[Given data Boundary: Start]

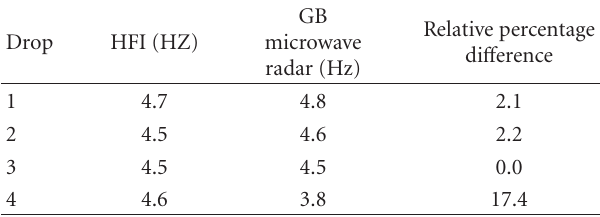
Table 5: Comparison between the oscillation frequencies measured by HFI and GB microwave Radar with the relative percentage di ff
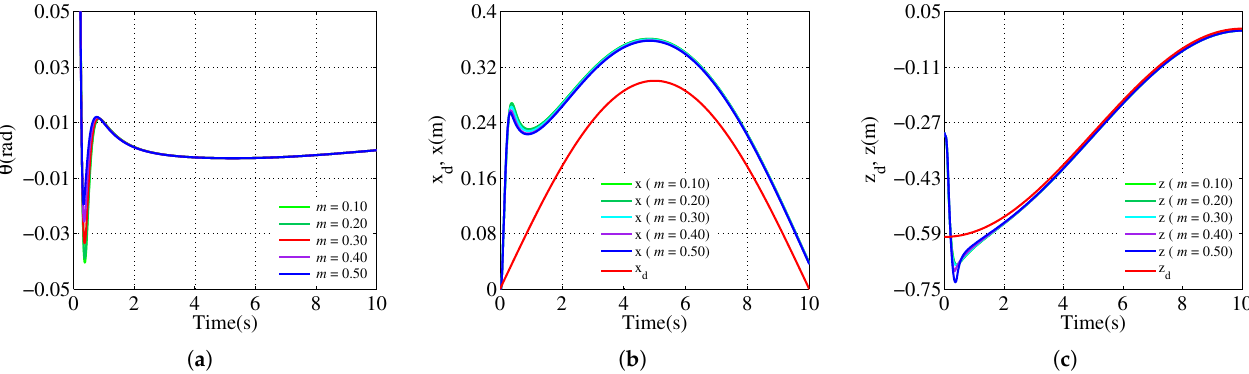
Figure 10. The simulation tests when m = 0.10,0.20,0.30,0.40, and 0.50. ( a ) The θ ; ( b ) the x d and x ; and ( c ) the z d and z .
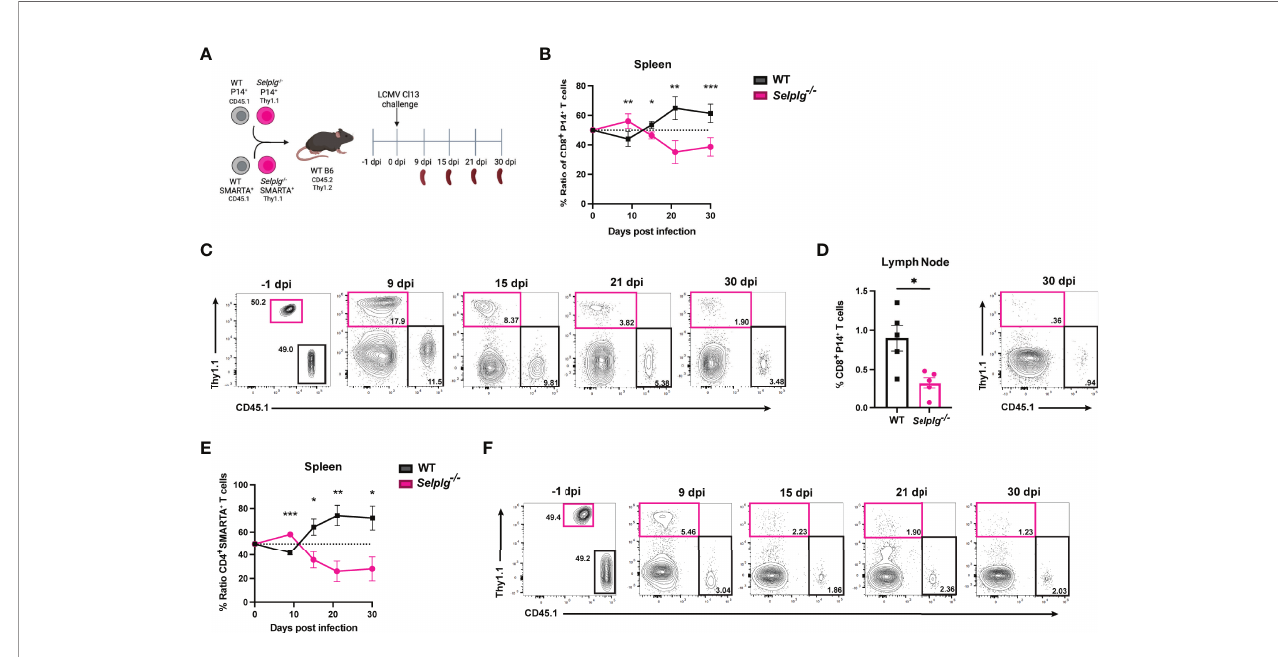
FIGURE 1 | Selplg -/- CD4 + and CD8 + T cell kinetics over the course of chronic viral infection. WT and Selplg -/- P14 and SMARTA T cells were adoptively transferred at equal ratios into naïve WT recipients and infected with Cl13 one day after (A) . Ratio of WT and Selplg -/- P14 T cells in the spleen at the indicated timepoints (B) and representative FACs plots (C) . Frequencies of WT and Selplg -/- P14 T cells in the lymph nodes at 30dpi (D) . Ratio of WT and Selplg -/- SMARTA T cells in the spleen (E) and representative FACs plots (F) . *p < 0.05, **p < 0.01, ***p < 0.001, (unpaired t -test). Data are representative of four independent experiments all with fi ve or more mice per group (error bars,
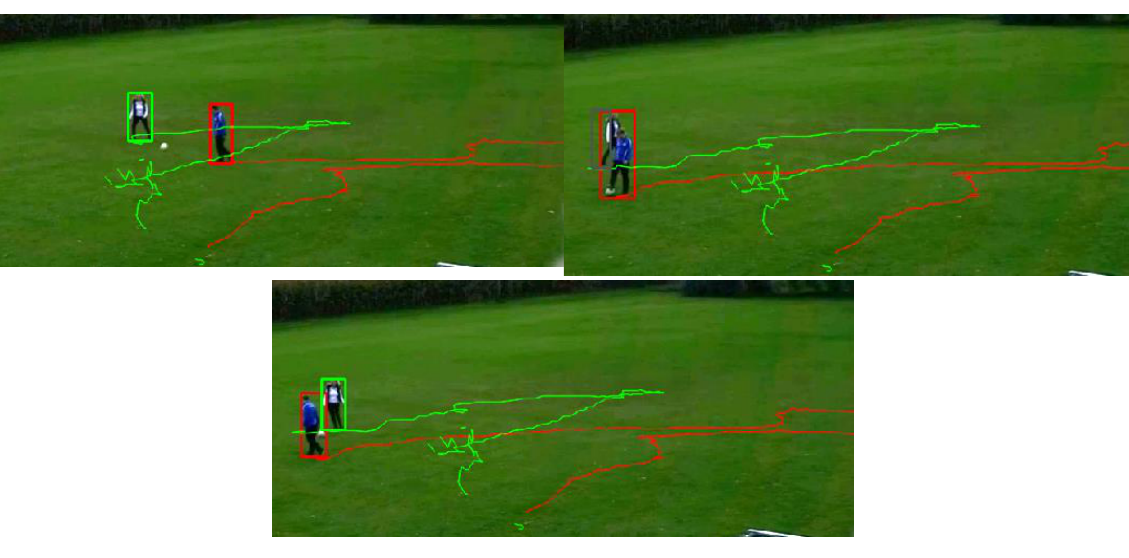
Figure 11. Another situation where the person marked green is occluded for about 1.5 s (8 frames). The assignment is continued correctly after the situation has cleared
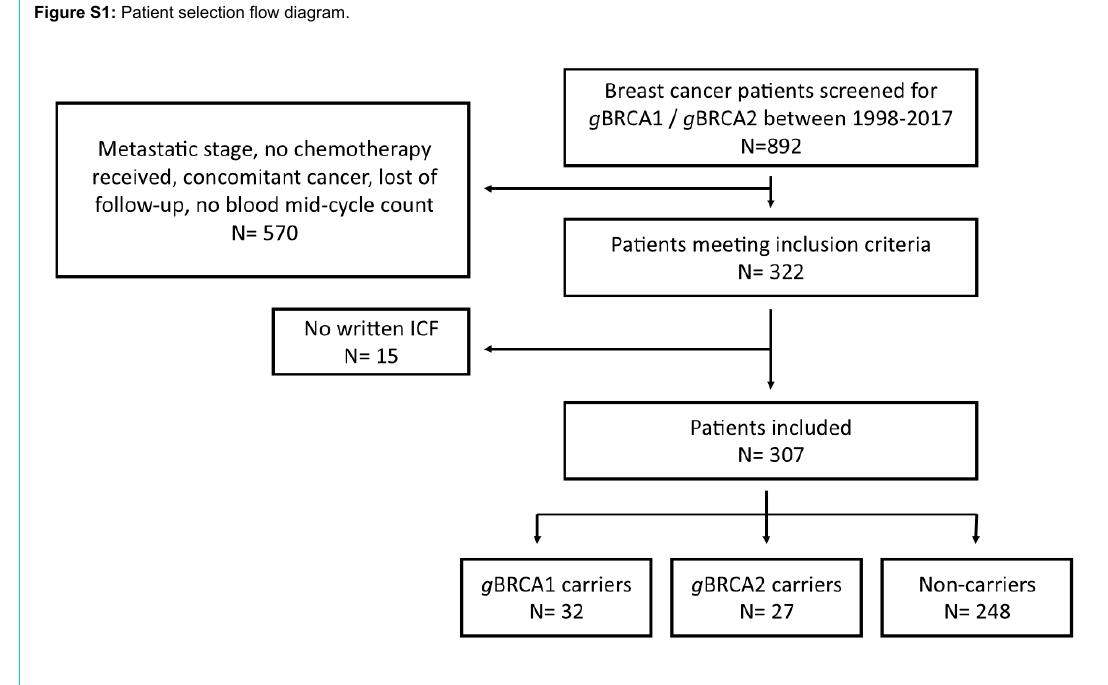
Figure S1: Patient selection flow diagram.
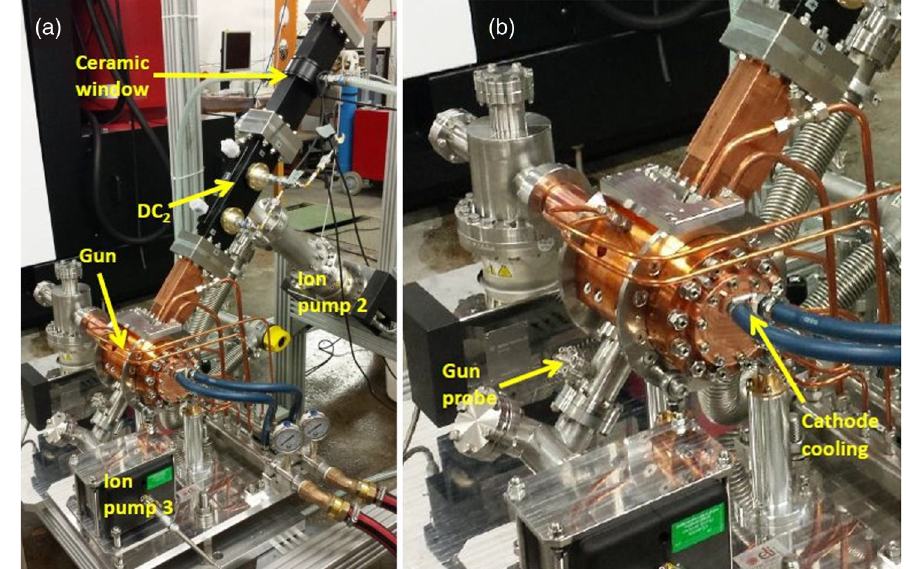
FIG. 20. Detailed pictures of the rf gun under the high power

[Given data Boundary: End]
[Given data Boundary: Start]

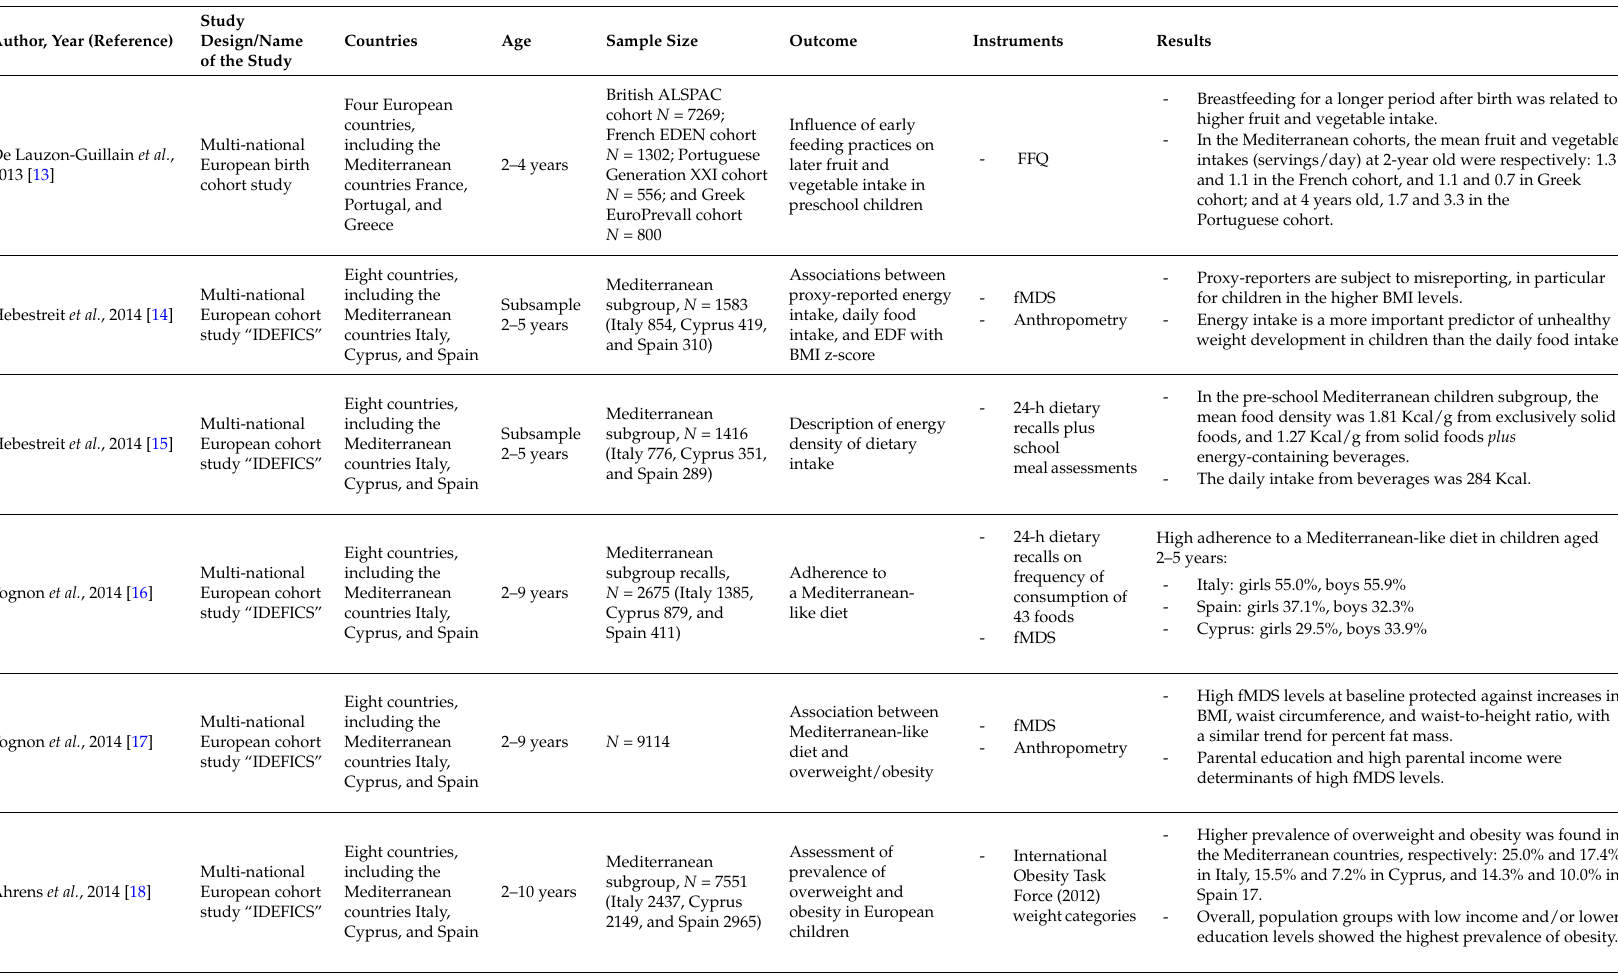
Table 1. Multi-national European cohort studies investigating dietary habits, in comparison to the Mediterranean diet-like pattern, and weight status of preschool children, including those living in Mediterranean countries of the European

[Given data Boundary: End]

*About this exercise*
Start with the line with "Table 5: Comparison" in the listing above and stop after the line with "Figure S1: Patient selection flow diagram.". Write out exactly the lines in that stretch and no others, without pictures.

*Exercise solution*
Table 5: Comparison between the oscillation frequencies measured by HFI and GB microwave Radar with the relative percentage di ff
Figure 10. The simulation tests when m = 0.10,0.20,0.30,0.40, and 0.50. ( a ) The θ ; ( b ) the x d and x ; and ( c ) the z d and z .
FIGURE 1 | Selplg -/- CD4 + and CD8 + T cell kinetics over the course of chronic viral infection. WT and Selplg -/- P14 and SMARTA T cells were adoptively transferred at equal ratios into naïve WT recipients and infected with Cl13 one day after (A) . Ratio of WT and Selplg -/- P14 T cells in the spleen at the indicated timepoints (B) and representative FACs plots (C) . Frequencies of WT and Selplg -/- P14 T cells in the lymph nodes at 30dpi (D) . Ratio of WT and Selplg -/- SMARTA T cells in the spleen (E) and representative FACs plots (F) . *p < 0.05, **p < 0.01, ***p < 0.001, (unpaired t -test). Data are representative of four independent experiments all with fi ve or more mice per group (error bars,
Figure 11. Another situation where the person marked green is occluded for about 1.5 s (8 frames). The assignment is continued correctly after the situation has cleared
Figure S1: Patient selection flow diagram.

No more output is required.